■ WORK REQUIRED
Extract the lines from the first line of the records below through the line containing "Image 2: Shape", inclusive, and reproduce them exactly as written.

[Saved entries]
--- --- ---

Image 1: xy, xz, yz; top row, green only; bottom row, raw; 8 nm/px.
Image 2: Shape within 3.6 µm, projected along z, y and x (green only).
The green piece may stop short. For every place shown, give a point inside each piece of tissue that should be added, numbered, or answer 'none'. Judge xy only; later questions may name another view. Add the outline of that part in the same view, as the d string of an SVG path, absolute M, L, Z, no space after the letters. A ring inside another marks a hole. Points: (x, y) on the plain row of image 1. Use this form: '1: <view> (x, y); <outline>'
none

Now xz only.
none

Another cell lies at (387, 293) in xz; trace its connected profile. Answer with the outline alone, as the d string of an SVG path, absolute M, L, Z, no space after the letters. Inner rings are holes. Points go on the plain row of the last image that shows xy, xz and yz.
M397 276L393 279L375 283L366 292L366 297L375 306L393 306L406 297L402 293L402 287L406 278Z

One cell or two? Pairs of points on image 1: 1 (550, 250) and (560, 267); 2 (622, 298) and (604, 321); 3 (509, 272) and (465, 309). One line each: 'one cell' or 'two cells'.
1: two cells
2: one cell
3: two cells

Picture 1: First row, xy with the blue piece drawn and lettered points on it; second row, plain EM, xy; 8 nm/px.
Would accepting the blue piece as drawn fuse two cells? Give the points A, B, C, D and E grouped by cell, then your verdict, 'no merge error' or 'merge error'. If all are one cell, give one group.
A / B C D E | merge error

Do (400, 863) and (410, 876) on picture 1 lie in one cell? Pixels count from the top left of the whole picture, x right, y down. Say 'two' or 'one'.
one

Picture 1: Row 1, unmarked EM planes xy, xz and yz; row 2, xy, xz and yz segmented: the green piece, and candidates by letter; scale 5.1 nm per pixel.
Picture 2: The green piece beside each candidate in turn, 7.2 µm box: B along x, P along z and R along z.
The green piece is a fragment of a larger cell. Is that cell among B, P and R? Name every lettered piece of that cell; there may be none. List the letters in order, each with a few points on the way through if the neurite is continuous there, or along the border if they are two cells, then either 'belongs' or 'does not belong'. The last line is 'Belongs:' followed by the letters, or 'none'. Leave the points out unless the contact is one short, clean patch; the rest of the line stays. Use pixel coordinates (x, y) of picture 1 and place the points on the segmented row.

--- --- ---

■ REPLY TO THE EXERCISE
Image 1: xy, xz, yz; top row, green only; bottom row, raw; 8 nm/px.
Image 2: Shape within 3.6 µm, projected along z, y and x (green only).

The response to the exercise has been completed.